>>>>

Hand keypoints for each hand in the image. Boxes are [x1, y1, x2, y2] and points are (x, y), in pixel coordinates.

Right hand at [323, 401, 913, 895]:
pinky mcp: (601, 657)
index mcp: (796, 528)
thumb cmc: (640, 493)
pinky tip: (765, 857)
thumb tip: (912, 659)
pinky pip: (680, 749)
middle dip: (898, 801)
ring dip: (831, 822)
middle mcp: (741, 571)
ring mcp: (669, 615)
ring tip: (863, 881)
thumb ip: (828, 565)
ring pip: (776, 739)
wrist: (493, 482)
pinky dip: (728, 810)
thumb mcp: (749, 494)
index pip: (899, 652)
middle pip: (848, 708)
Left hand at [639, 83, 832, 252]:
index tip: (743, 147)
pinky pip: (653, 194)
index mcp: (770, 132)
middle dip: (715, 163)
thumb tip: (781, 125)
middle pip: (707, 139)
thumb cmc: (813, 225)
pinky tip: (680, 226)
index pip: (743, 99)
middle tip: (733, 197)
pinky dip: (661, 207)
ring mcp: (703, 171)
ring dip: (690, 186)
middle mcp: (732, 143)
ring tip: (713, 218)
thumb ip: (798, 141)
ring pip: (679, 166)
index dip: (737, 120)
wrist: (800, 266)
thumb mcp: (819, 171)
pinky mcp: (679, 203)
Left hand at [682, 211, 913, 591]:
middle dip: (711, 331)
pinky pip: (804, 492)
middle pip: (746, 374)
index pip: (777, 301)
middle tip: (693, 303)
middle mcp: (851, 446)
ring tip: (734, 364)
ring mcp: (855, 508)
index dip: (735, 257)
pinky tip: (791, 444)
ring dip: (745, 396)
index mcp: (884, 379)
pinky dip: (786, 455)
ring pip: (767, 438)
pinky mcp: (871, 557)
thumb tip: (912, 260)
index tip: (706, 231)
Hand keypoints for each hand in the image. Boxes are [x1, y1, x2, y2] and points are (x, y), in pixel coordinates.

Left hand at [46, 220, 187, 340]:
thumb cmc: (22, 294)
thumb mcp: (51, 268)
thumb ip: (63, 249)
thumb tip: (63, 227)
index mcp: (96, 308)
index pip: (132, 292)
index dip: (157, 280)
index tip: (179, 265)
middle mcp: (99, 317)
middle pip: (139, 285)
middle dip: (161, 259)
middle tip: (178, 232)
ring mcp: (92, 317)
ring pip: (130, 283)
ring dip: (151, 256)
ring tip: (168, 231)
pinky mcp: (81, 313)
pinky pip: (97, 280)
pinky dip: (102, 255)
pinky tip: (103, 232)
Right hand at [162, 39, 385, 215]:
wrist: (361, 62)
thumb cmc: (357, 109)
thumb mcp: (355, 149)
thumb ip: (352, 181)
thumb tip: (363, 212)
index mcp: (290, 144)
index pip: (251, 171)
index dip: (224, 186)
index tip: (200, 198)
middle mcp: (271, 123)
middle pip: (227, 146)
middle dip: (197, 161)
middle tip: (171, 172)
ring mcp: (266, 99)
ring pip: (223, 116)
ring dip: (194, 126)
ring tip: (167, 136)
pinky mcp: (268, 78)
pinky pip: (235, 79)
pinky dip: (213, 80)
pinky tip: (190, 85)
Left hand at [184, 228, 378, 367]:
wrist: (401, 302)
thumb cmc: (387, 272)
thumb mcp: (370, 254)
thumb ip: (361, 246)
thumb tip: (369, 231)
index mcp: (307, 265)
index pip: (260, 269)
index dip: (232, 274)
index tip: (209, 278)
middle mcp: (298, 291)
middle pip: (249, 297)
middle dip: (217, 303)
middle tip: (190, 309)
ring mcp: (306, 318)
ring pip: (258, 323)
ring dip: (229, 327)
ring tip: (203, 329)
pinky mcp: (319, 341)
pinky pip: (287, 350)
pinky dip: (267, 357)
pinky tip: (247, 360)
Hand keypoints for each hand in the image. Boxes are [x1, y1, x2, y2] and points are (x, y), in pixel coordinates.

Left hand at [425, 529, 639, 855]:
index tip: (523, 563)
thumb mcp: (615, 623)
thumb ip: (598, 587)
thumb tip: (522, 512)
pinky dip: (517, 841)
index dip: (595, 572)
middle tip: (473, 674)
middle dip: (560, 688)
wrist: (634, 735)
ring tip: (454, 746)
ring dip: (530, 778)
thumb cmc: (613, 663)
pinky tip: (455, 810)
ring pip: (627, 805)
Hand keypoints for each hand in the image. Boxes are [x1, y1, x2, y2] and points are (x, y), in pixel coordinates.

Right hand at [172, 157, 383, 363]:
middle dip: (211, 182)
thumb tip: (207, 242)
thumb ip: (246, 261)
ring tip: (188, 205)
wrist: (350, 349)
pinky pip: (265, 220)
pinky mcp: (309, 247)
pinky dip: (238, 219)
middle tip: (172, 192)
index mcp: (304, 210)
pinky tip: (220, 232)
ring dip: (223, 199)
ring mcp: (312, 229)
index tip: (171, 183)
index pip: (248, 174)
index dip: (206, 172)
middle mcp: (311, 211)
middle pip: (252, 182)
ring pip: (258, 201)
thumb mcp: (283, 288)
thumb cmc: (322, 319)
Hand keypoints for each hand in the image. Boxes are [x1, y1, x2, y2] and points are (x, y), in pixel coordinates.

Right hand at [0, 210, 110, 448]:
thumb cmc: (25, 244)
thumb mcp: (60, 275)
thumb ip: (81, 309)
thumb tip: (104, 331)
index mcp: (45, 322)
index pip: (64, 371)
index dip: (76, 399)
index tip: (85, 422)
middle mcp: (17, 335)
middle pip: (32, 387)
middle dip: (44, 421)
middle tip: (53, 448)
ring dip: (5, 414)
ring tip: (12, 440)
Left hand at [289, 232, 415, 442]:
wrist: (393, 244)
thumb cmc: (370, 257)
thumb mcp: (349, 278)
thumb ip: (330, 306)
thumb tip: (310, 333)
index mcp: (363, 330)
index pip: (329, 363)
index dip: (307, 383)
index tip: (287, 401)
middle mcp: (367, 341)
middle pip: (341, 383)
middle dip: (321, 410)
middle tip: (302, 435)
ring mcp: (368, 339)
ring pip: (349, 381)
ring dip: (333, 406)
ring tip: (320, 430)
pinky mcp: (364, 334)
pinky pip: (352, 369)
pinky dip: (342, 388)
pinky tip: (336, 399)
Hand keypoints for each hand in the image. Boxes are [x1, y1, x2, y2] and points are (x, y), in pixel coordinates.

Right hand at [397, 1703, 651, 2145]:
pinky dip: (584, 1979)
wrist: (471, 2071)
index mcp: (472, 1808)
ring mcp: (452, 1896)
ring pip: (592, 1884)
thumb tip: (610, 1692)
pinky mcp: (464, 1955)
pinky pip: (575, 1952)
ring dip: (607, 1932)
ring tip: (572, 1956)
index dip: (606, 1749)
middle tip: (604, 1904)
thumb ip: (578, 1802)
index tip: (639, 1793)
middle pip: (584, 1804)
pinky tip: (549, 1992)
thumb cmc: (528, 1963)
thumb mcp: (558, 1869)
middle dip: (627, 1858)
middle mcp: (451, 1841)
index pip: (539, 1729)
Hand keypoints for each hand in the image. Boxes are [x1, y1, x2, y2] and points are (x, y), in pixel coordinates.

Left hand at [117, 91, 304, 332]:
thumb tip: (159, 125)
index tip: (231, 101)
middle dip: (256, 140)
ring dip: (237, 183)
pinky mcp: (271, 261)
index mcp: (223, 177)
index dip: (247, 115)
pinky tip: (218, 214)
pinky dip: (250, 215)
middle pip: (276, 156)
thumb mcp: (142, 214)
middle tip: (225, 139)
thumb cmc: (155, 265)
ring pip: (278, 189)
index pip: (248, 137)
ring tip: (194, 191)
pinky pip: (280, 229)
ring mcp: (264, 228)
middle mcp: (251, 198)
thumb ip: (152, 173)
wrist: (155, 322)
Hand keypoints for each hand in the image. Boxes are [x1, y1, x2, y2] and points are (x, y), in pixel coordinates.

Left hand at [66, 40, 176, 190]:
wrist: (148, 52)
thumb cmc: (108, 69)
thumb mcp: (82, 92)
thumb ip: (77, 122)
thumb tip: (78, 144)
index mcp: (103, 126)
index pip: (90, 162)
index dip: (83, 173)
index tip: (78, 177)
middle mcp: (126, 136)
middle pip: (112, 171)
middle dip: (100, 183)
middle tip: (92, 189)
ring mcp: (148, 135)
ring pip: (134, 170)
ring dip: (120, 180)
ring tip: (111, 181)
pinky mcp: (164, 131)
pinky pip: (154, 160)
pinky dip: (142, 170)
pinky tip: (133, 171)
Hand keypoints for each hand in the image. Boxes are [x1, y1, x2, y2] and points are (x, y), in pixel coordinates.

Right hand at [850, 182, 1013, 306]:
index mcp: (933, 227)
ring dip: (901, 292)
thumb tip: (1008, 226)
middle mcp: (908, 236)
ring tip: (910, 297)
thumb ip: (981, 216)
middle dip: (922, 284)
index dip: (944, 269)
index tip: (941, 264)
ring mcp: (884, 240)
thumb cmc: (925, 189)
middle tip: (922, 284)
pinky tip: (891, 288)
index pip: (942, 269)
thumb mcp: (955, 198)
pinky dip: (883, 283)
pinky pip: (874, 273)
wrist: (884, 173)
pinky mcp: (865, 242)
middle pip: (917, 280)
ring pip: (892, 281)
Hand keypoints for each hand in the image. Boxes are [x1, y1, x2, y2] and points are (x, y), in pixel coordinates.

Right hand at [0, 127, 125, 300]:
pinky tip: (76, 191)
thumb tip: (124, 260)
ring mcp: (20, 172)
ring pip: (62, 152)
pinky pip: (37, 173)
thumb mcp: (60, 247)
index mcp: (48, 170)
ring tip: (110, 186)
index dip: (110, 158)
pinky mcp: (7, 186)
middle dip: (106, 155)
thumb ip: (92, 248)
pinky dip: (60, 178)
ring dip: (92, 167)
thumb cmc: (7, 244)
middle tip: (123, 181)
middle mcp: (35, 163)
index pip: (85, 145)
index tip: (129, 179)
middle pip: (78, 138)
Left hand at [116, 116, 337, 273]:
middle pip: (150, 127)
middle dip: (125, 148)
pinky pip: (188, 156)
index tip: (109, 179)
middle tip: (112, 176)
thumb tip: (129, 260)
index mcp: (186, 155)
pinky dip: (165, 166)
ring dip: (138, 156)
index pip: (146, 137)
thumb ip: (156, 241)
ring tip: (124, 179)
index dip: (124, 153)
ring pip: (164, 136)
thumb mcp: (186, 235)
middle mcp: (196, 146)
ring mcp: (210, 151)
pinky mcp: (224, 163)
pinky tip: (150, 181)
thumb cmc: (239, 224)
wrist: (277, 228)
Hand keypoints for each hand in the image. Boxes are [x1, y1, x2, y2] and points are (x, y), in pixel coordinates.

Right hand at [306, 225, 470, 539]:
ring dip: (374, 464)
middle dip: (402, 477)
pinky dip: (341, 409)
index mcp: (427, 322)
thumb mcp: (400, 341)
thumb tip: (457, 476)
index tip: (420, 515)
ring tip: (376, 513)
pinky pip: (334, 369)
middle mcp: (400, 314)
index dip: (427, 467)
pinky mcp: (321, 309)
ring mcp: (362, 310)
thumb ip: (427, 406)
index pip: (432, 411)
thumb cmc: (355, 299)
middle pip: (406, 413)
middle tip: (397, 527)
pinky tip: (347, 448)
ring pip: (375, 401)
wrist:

<<<<

Brief - Out of the material above, output word for word the line with "middle mcp: (741, 571)", the line with "ring mcp: (266, 99)", and all lines between them, with nothing else.

Output of the exercise -
middle mcp: (741, 571)
ring mcp: (669, 615)
ring tip: (863, 881)
thumb ip: (828, 565)
ring pip: (776, 739)
wrist: (493, 482)
pinky dip: (728, 810)
thumb mcp: (749, 494)
index pip: (899, 652)
middle pip: (848, 708)
Left hand at [639, 83, 832, 252]:
index tip: (743, 147)
pinky pip: (653, 194)
index mcp: (770, 132)
middle dip: (715, 163)
thumb tip: (781, 125)
middle pip: (707, 139)
thumb cmc: (813, 225)
pinky tip: (680, 226)
index pip: (743, 99)
middle tip: (733, 197)
pinky dip: (661, 207)
ring mcp: (703, 171)
ring dip: (690, 186)
middle mcp: (732, 143)
ring tip: (713, 218)
thumb ip: (798, 141)
ring pip: (679, 166)
index dip: (737, 120)
wrist: (800, 266)
thumb mcp: (819, 171)
pinky mcp: (679, 203)
Left hand at [682, 211, 913, 591]:
middle dip: (711, 331)
pinky pip: (804, 492)
middle pip: (746, 374)
index pip: (777, 301)
middle tip: (693, 303)
middle mcp: (851, 446)
ring tip: (734, 364)
ring mcp: (855, 508)
index dip: (735, 257)
pinky tip: (791, 444)
ring dip: (745, 396)
index mcp: (884, 379)
pinky dip: (786, 455)
ring pip: (767, 438)
pinky mcp: (871, 557)
thumb tip: (912, 260)
index tip: (706, 231)
Hand keypoints for each hand in the image. Boxes are [x1, y1, x2, y2] and points are (x, y), in pixel coordinates.

Left hand at [46, 220, 187, 340]:
thumb cmc: (22, 294)
thumb mcp: (51, 268)
thumb ip: (63, 249)
thumb tip: (63, 227)
index mcp: (96, 308)
index pip: (132, 292)
index dip: (157, 280)
index tip: (179, 265)
middle mcp: (99, 317)
middle pip: (139, 285)
middle dip: (161, 259)
middle tip: (178, 232)
ring mcp: (92, 317)
ring pip: (130, 283)
ring dip: (151, 256)
ring tip: (168, 231)
pinky mcp: (81, 313)
pinky pip: (97, 280)
pinky dip: (102, 255)
pinky tip: (103, 232)
Right hand at [162, 39, 385, 215]:
wrist: (361, 62)
thumb cmc: (357, 109)
thumb mcp: (355, 149)
thumb ip: (352, 181)
thumb tip: (363, 212)
index mcp: (290, 144)
index pip: (251, 171)
index dip: (224, 186)
index tip: (200, 198)
middle mcp: (271, 123)
middle pip: (227, 146)
middle dip: (197, 161)
middle tip: (171, 172)
ring mcp: (266, 99)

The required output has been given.